Unlike so many Stones songs that found their footing through in-studio collaborations, "Dead Flowers" arrived fully formed. Jagger had been working on it at home for some time.

Such was his familiarity, in fact, that Jagger had set-in-stone ideas about how things should go: He demanded they play the country-infused track a step or two faster than the rest of his bandmates would have preferred. He also affected an over-the-top country accent. The finished song tends to make a deeply vulnerable moment anything but.

"I love country music, but I find it very hard to take it seriously," Jagger confided in the 1995 Rolling Stone interview. "I also think a lot of country music is sung with the tongue in cheek, so I do it tongue in cheek."

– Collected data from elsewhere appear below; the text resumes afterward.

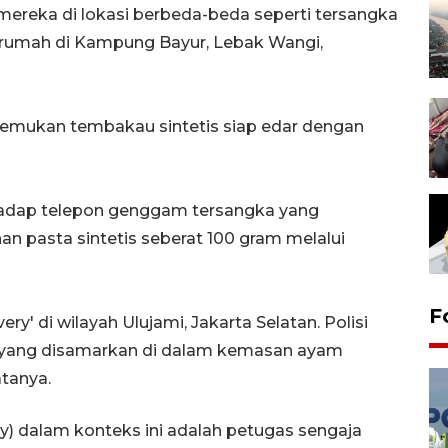
ereka di lokasi berbeda-beda seperti tersangka
 rumah di Kampung Bayur, Lebak Wangi,
emukan tembakau sintetis siap edar dengan
hadap telepon genggam tersangka yang
 pasta sintetis seberat 100 gram melalui
F
ry' di wilayah Ulujami, Jakarta Selatan. Polisi
yang disamarkan di dalam kemasan ayam
atanya.
ry) dalam konteks ini adalah petugas sengaja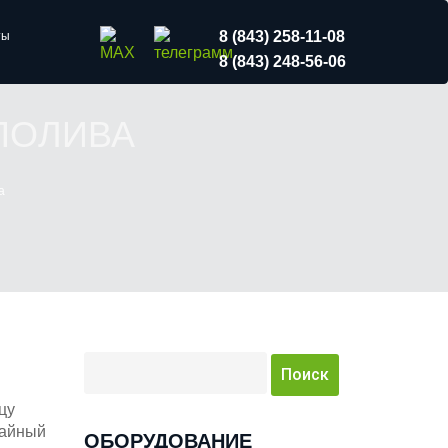
8 (843) 258-11-08
ты
8 (843) 248-56-06
ПОЛИВА
а
цу
жайный
ОБОРУДОВАНИЕ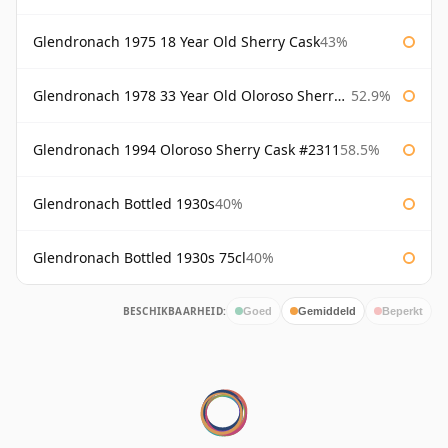
Glendronach 1975 18 Year Old Sherry Cask
43%
Glendronach 1978 33 Year Old Oloroso Sherry Cask #1068
52.9%
Glendronach 1994 Oloroso Sherry Cask #2311
58.5%
Glendronach Bottled 1930s
40%
Glendronach Bottled 1930s 75cl
40%
BESCHIKBAARHEID:
Goed
Gemiddeld
Beperkt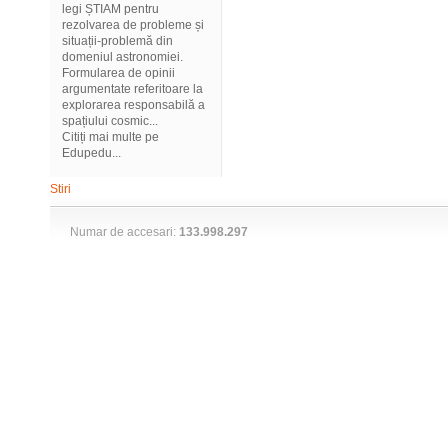
legi ȘTIAM pentru
rezolvarea de probleme și
situații-problemă din
domeniul astronomiei.
Formularea de opinii
argumentate referitoare la
explorarea responsabilă a
spațiului cosmic...
Citiți mai multe pe
Edupedu...
Stiri
Numar de accesari:
133.998.297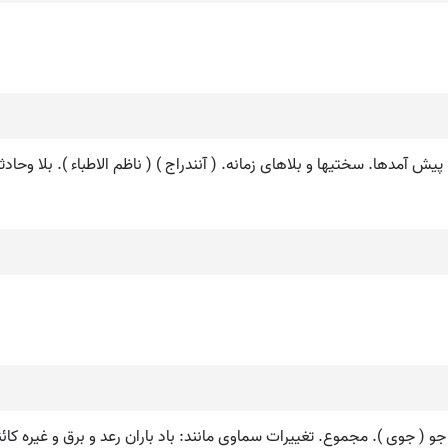
. پیش آمدها. سختیها و بلاهای زمانه. ( آنندراج ) ( ناظم الاطباء ). بلا وحادثه
 ( جوی ). مجموع. تغییرات سماوی مانند: باد باران رعد و برق و غیره کائن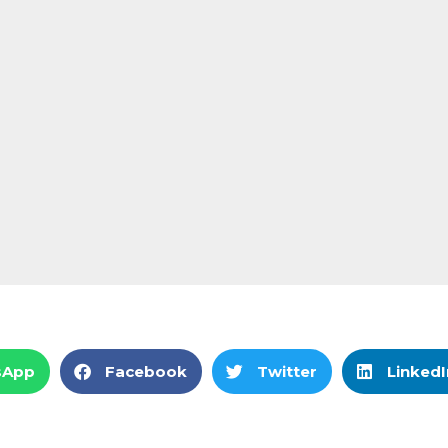
sApp
Facebook
Twitter
LinkedI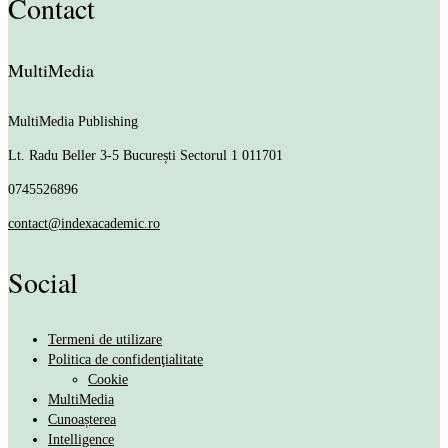
Contact
MultiMedia
MultiMedia Publishing
Lt. Radu Beller 3-5
București Sectorul 1 011701
0745526896
contact@indexacademic.ro
Social
Termeni de utilizare
Politica de confidenţialitate
Cookie
MultiMedia
Cunoașterea
Intelligence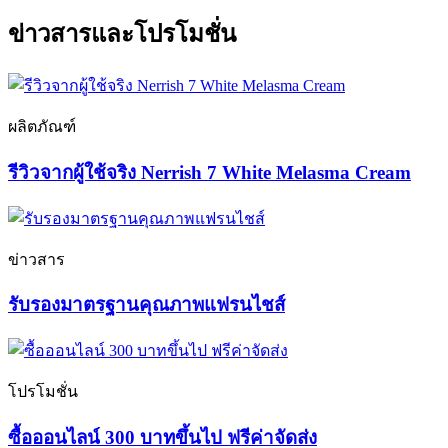
ข่าวสารและโปรโมชั่น
ผลิตภัณฑ์
รีวิวจากผู้ใช้จริง Nerrish 7 White Melasma Cream
ข่าวสาร
รับรองมาตรฐานคุณภาพแฟรนไชส์
โปรโมชั่น
ซื้อออนไลน์ 300 บาทขึ้นไป ฟรีค่าจัดส่ง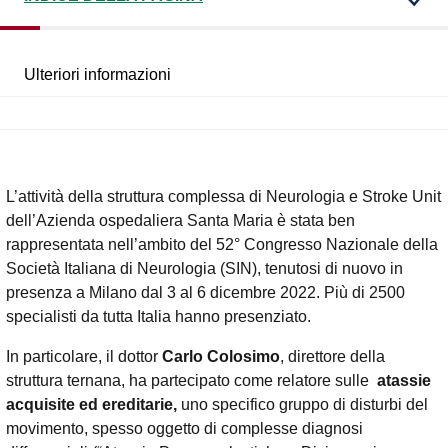
Ulteriori informazioni
L’attività della struttura complessa di Neurologia e Stroke Unit
dell’Azienda ospedaliera Santa Maria è stata ben
rappresentata nell’ambito del 52° Congresso Nazionale della
Società Italiana di Neurologia (SIN), tenutosi di nuovo in
presenza a Milano dal 3 al 6 dicembre 2022. Più di 2500
specialisti da tutta Italia hanno presenziato.
In particolare, il dottor
Carlo Colosimo
, direttore della
struttura ternana, ha partecipato come relatore sulle
atassie
acquisite ed ereditarie,
uno specifico gruppo di disturbi del
movimento, spesso oggetto di complesse diagnosi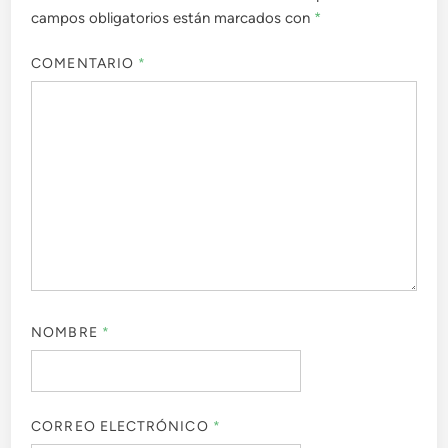
campos obligatorios están marcados con
*
COMENTARIO
*
NOMBRE
*
CORREO ELECTRÓNICO
*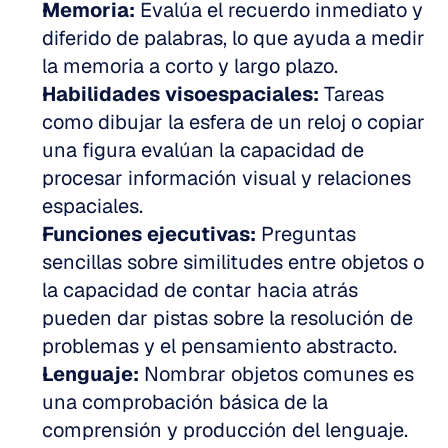
Memoria:
 Evalúa el recuerdo inmediato y 
diferido de palabras, lo que ayuda a medir 
la memoria a corto y largo plazo.  
Habilidades visoespaciales:
 Tareas 
como dibujar la esfera de un reloj o copiar 
una figura evalúan la capacidad de 
procesar información visual y relaciones 
espaciales.  
Funciones ejecutivas:
 Preguntas 
sencillas sobre similitudes entre objetos o 
la capacidad de contar hacia atrás 
pueden dar pistas sobre la resolución de 
problemas y el pensamiento abstracto.  
Lenguaje:
 Nombrar objetos comunes es 
una comprobación básica de la 
comprensión y producción del lenguaje.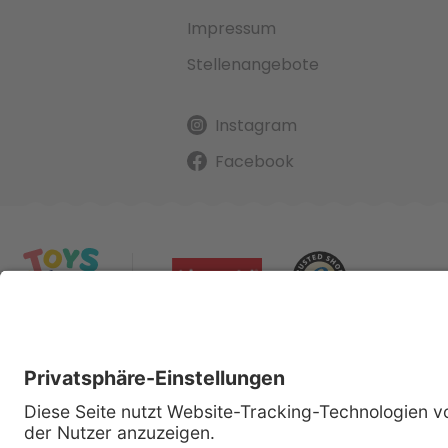
Impressum
Stellenangebote
Instagram
Facebook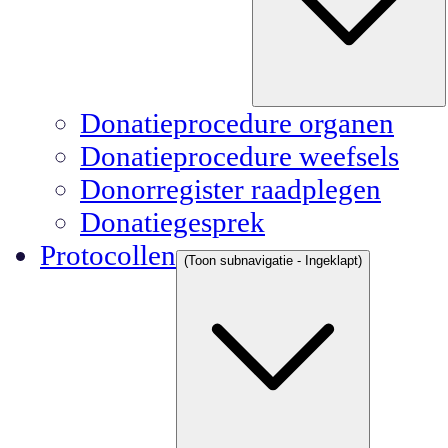
Donatieprocedure organen
Donatieprocedure weefsels
Donorregister raadplegen
Donatiegesprek
Protocollen
(Toon subnavigatie - Ingeklapt)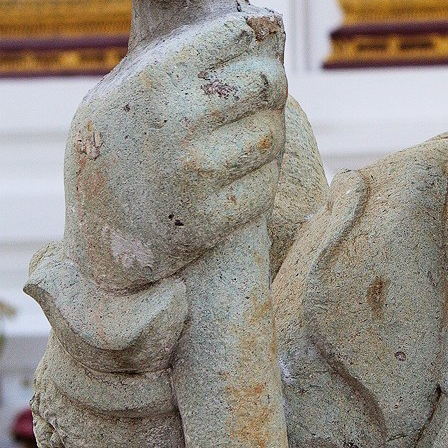
download (15)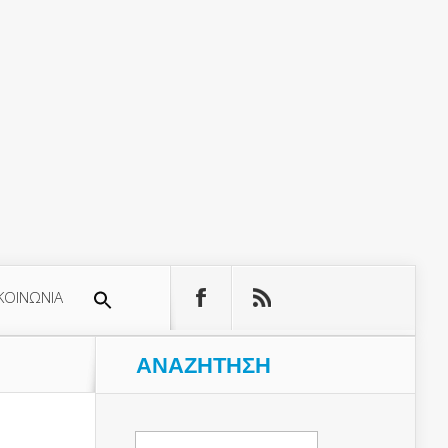
ΚΟΙΝΩΝΙΑ
ΑΝΑΖΉΤΗΣΗ
Αναζήτηση
για: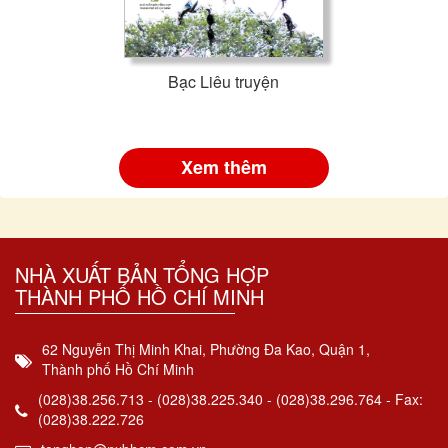
Bạc Liêu truyện
Xem thêm
NHÀ XUẤT BẢN TỔNG HỢP
THÀNH PHỐ HỒ CHÍ MINH
62 Nguyễn Thị Minh Khai, Phường Đa Kao, Quận 1,
Thành phố Hồ Chí Minh
(028)38.256.713 - (028)38.225.340 - (028)38.296.764 - Fax:
(028)38.222.726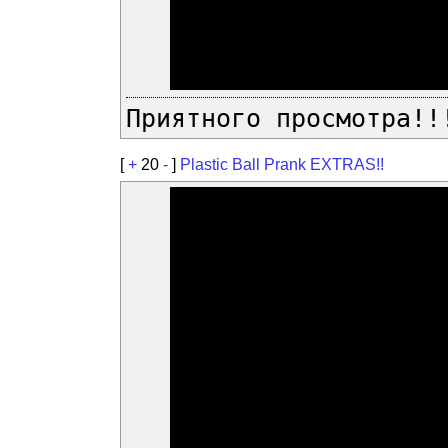
Приятного просмотра!!
[
+
20
-
]
Plastic Ball Prank EXTRAS!!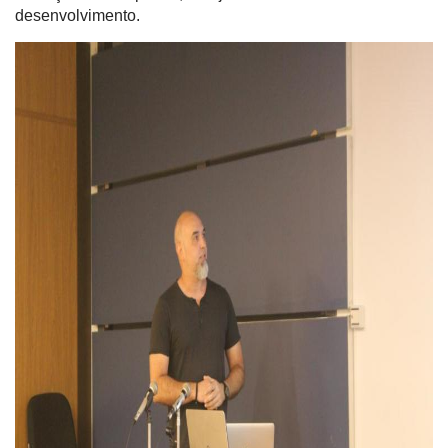
desenvolvimento.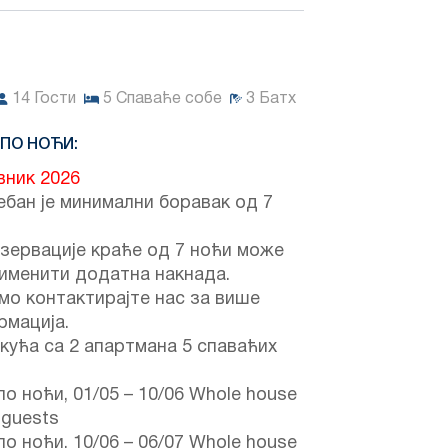
14
Гости
5
Спаваће собе
3
Батх
 ПО НОЋИ:
вник 2026
бан је минимални боравак од 7
зервације краће од 7 ноћи може
именити додатна накнада.
мо контактирајте нас за више
рмација.
кућа са 2 апартмана 5 спаваћих
по ноћи,
01/05
–
10/06
Whole house
3 guests
по ноћи,
10/06
–
06/07
Whole house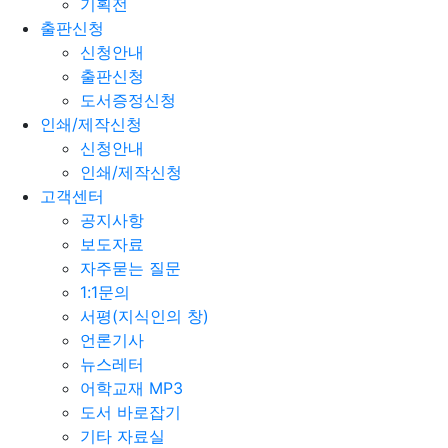
기획전
출판신청
신청안내
출판신청
도서증정신청
인쇄/제작신청
신청안내
인쇄/제작신청
고객센터
공지사항
보도자료
자주묻는 질문
1:1문의
서평(지식인의 창)
언론기사
뉴스레터
어학교재 MP3
도서 바로잡기
기타 자료실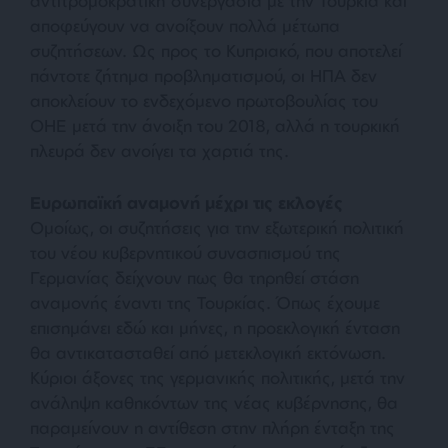
αντιτρομοκρατική συνεργασία με την Τουρκία και
αποφεύγουν να ανοίξουν πολλά μέτωπα
συζητήσεων. Ως προς το Κυπριακό, που αποτελεί
πάντοτε ζήτημα προβληματισμού, οι ΗΠΑ δεν
αποκλείουν το ενδεχόμενο πρωτοβουλίας του
ΟΗΕ μετά την άνοιξη του 2018, αλλά η τουρκική
πλευρά δεν ανοίγει τα χαρτιά της.
Ευρωπαϊκή αναμονή μέχρι τις εκλογές
Ομοίως, οι συζητήσεις για την εξωτερική πολιτική
του νέου κυβερνητικού συνασπισμού της
Γερμανίας δείχνουν πως θα τηρηθεί στάση
αναμονής έναντι της Τουρκίας. Όπως έχουμε
επισημάνει εδώ και μήνες, η προεκλογική ένταση
θα αντικατασταθεί από μετεκλογική εκτόνωση.
Κύριοι άξονες της γερμανικής πολιτικής, μετά την
ανάληψη καθηκόντων της νέας κυβέρνησης, θα
παραμείνουν η αντίθεση στην πλήρη ένταξη της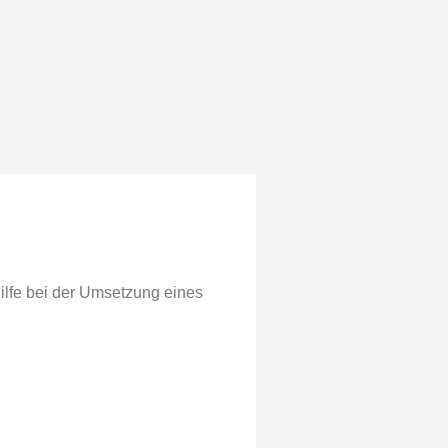
Hilfe bei der Umsetzung eines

The setting is actually note-perfect: Richards happily riffs against Jagger's hound-dog warble in the verses, while Taylor draws gorgeous lines through his chorus. The wounded backing vocals also make clear what's at stake, no matter how quickly Jagger tries to turn away from heartbreak. He later admitted that Richards might have been better suited to sing "Dead Flowers," the closest the Rolling Stones ever get to a stumble on this album.

 

"Moonlight Mile"

Another largely solo Jagger composition closes out Sticky Fingers, and – unlike "Dead Flowers" – it's an unfettered triumph. "As far as I can remember," Richards said in Life, "Mick came in with the whole idea of that, and the band just figured out how to play it."

It wouldn't be easy, as Jagger's novice-level guitar talents led him to what he once called "this vaguely Oriental guitar line." He was finally convinced to show the others how "Moonlight Mile" went, after first feeling that the unusual structure and lonesome lyric weren't appropriate for the Stones. Listening as they rode inside a first-class railway compartment on the way from London to Bristol, Taylor quickly followed Jagger's musical train of thought – then built on it.

In fact, Taylor said a subsequent riff that he'd developed inspired the unresolved string arrangement from Paul Buckmaster that billows up to give "Moonlight Mile" its remarkable power. Watts adds to the spooky atmospherics by switching to mallets, adding a rich and subtle rhythm.

Continuing a theme, the Rolling Stones' second guitarist would be given no credit on the track. Still, the results became "a real dreamy kind of semi-Middle Eastern piece," Jagger told Rolling Stone. "Yeah, that's a real pretty song – and a nice string arrangement." Somewhere, Mick Taylor is smashing a perfectly good Gibson Les Paul Standard right now.